Article:
## Start
Next, implement Start and a private SetGameState as shown below:

void Start()
{
    gameCommands = GetComponents<IGameCommand>();
  
    newCommands = new List<ChatCommand>();
    chat = gameObject.GetComponent<TwitchChat>(); 
  
    SetGameState(GameState.Playing); 
}

private void SetGameState(GameState newGameState)
{
    gameState = newGameState;
}

Start initializes some of the class's fields and sets the default game state. SetGameState takes a GameState and sets the gameState field.

Now, create a public method called ResetGame:

public void ResetGame()
{
    if (gameState != GameState.Playing)
    {
        SetGameState(GameState.Playing);
    }
}

If it's not already set to Playing, ResetGame sets gameState to Playing. Later, this method will return the game to its original state, so a new game can start.

Create a public method called EndGame and implement it as below:

public void EndGame()
{
    if (gameState != GameState.GameOver)
    {
        SetGameState(GameState.GameOver);
    }
}

If it's not already set to GameOver, EndGame sets gameState to GameOver. Later, this method will do everything needed when a game is over, such as displaying a scoreboard.

Next, open IGameCommand. Add this method signature to the bottom of the interface:

bool Execute(string username, List<string> arguments, GameManager gm = null);

Now IGameCommand has a method called Execute that returns a boolean and takes three parameters:

  • A string storing the username of the player that submitted the command.
## End
Dataset rows:
## Start
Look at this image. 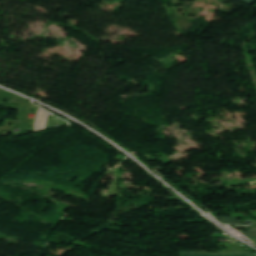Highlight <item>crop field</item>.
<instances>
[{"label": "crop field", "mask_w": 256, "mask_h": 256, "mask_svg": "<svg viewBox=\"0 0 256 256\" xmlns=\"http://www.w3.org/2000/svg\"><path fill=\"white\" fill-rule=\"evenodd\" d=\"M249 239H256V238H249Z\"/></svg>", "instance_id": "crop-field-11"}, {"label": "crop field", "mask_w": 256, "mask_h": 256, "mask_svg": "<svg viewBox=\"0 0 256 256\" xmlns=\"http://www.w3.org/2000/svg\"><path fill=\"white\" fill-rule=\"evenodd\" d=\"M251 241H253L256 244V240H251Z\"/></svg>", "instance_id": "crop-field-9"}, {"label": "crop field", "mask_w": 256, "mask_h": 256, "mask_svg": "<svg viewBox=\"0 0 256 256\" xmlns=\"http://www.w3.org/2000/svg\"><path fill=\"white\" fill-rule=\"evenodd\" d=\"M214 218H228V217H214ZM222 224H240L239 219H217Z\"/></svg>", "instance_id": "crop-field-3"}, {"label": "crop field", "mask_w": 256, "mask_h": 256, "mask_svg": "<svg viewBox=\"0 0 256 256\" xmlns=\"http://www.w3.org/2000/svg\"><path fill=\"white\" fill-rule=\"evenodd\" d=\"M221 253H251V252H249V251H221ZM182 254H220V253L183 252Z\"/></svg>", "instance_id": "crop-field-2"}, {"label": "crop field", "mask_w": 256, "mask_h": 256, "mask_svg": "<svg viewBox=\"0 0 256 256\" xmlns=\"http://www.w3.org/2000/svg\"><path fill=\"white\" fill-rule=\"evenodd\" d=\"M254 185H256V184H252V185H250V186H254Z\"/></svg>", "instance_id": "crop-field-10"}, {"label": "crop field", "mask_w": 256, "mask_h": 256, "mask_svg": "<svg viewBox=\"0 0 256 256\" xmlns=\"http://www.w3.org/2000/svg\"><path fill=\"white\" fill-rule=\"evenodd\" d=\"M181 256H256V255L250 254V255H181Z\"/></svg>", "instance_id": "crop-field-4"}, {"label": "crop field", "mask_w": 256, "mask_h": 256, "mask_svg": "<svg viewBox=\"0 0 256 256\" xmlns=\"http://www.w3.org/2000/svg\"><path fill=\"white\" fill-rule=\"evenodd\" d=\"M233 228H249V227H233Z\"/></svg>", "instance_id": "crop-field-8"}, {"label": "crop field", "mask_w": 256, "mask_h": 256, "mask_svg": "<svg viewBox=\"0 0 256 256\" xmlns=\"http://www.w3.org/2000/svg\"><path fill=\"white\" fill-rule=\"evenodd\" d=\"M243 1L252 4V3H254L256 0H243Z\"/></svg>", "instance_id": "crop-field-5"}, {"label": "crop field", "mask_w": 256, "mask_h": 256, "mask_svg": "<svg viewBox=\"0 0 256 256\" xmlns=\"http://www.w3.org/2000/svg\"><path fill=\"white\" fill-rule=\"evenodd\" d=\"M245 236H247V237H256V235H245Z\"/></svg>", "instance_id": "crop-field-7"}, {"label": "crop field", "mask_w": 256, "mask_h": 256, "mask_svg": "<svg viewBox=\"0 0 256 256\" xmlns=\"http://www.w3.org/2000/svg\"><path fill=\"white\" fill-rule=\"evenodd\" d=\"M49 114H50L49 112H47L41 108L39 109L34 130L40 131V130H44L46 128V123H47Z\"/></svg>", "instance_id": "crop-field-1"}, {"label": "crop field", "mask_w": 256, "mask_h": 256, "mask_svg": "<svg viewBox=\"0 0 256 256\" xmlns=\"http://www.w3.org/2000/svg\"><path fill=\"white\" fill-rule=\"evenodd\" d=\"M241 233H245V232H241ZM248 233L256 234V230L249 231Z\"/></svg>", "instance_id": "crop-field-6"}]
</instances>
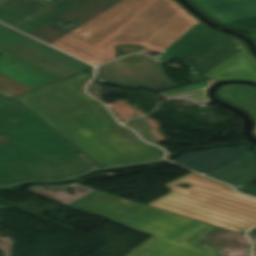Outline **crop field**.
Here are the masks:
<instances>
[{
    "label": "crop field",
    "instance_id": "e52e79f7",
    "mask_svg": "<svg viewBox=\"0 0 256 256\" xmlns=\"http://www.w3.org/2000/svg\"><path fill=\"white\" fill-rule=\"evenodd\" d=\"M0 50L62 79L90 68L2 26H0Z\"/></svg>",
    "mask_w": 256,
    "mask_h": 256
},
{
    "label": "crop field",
## End
Set of tasks:
• 1. In the game state tutorial, rewrite the part from "If it's not already set to GameOver, EndGame" up to and including "displaying a scoreboard.", changing "scoreboard" to "leaderboard".
• 2. In the game state tutorial, which component does Start fetch and assign to the chat field?
• 3. Pick up the game state tutorial from the point where it stops and keep writing it.

Task-by-task answers:
• 1.
If it's not already set to GameOver, EndGame sets gameState to GameOver. Later, this method will do everything needed when a game is over, such as displaying a leaderboard.

• 2. TwitchChat

• 3.
  • The List of strings storing arguments passed with the command. For example, an argument for !vote would be the option's number. So, the user would submit the command !vote 1.
  • A GameManager, set to null by default.

Now, go back into ChatCommand. Add the following at the bottom of the class:

public bool Execute(GameManager gm)
{
    return command.Execute(username, arguments, gm);
}

Execute calls command.Execute, passing in the required variables: username, arguments and GameManager. It also returns a boolean indicating if the command was successful.

Of course, you need to check that any incoming chat message matches a valid command.

Validating Commands

Back in GameManager, create a private method called CommandIsValid that takes a ChatMessage and returns an IGameCommand, as shown below:

private IGameCommand CommandIsValid(ChatMessage chatMessage) 
{
    if(chatMessage != null) 
    {
        string commandString = chatMessage.message.Split()[0]; // 1

        foreach (IGameCommand command in gameCommands) // 2
        {
            if (commandString == command.CommandString || commandString == command.ShortString) // 3
            {
                return command;
            }
        }
    }       
    return null; // 4
}

In this code:

  1. CommandIsValid splits the ChatMessage and gets the first string to check if its a valid command string, for example !vote.
  2. It loops through each command in gameCommands.
  3. If the command string matches a IGameCommand's CommandString or ShortString, then it returns the command.
  4. If it doesn't find a match, it returns null.

Now, replace Update with FixedUpdate. Declare a private method ProcessCommands after it. Implement them both as below:

void FixedUpdate()
{
    if (gameState == GameState.Playing) //1
    {
        ChatMessage recentMessage = chat.ReadChat(); //2

        IGameCommand command = CommandIsValid(recentMessage); //3
        if (command != null) //4
        {
            ChatCommand newCommand = new ChatCommand(recentMessage, command); //5
            newCommands.Add(newCommand);
        }

        ProcessCommands(); //6
                  
    }
}

private void ProcessCommands()
{
    if (newCommands.Count > 0)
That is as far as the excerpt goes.